How to construct a template that can call and return two different types

Question

I'm working on some code where I have two classes each with a method that returns said class with a specific value. Now these two class have different names and the methods which returns said class with a specific value have different names, however the value is the same.

example

   class_a a = class_a::get_value_a()
   class_b b = class_b::get_value_b()

   a.value() == b.value() is true

Now what I'm trying to make is a generic way to get this value using template

example

   class_generic g_a = class_generic::get_value<class_a>();
   class_generic g_b = class_generic::get_value<class_b>();

   g_a.value() == g_b.value() is true

But when making the template I tried to do the following

template <typename T> T class_generic::get_value()
{
  if (typeid(T).hash_code() == typeid(class_a).hash_code())
  {
    return class_a::get_value_a()
  }
  if (typeid(T).hash_code() == typeid(class_b).hash_code())
  {
    return class_b::get_value_b();
  }
}

But this will not compile and it seems to me that it tries to resolve both return types and converts one.

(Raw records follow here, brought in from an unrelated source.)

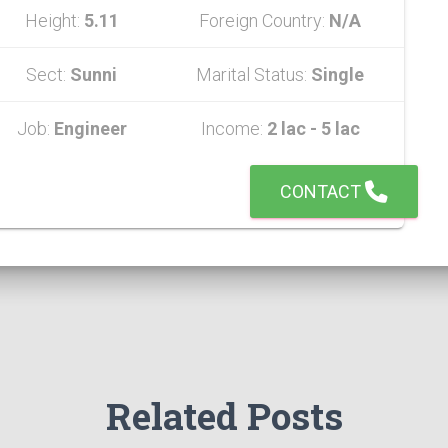
Height:
5.11
Foreign Country:
N/A
Sect:
Sunni
Marital Status:
Single
Job:
Engineer
Income:
2 lac - 5 lac
CONTACT
Related Posts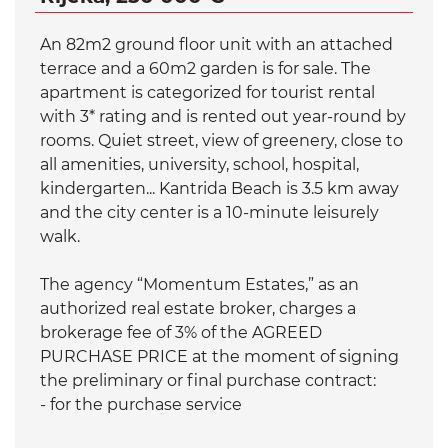
An 82m2 ground floor unit with an attached
terrace and a 60m2 garden is for sale. The
apartment is categorized for tourist rental
with 3* rating and is rented out year-round by
rooms. Quiet street, view of greenery, close to
all amenities, university, school, hospital,
kindergarten... Kantrida Beach is 3.5 km away
and the city center is a 10-minute leisurely
walk.
The agency “Momentum Estates,” as an
authorized real estate broker, charges a
brokerage fee of 3% of the AGREED
PURCHASE PRICE at the moment of signing
the preliminary or final purchase contract:
- for the purchase service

So how do I do this correctly?

regards

Answer 1

You can apply template specialization . eg

// primary template
template <typename T> 
T class_generic::get_value();

// explicit specialization for T = class_a
template <> 
class_a class_generic::get_value<class_a>()
{
  return class_a::get_value_a();
}

// explicit specialization for T = class_b
template <> 
class_b class_generic::get_value<class_b>()
{
  return class_b::get_value_b();
}

Or apply Constexpr If (since C++17), whose condition is evaluated at compile-time, and then could avoid the issue your code snippet encountered. eg

template <typename T>
T class_generic::get_value()
{
  if constexpr (std::is_same_v<T, class_a>)
  {
    return class_a::get_value_a();
  } 
  else if constexpr (std::is_same_v<T, class_b>)
  {
    return class_b::get_value_b();
  } 
  else 
  {
    // return something else..
  }
}

Answer 2

In current Standard, this can be done as

struct class_generic {
    template<typename T> T get_value() {
        if constexpr(std::is_same_v<T, class_a>) {
            return class_a::get_value_a();
        }
        else return class_b::get_value_b();
    }
};

Note that if the two alternatives cannot be compiled simultaneously, ie one part of code only compiles for one template parameter value, and other for the other, they should be different branches of the same if constexpr/else operator.

Answer 3

Aside the proper solutions already given, you should notice that typeid() is a runtime operator to inspect polymorphic type at runtime, whether templates are a compile time issue. Thus typeid would not be evaluated during template evaluation in your code.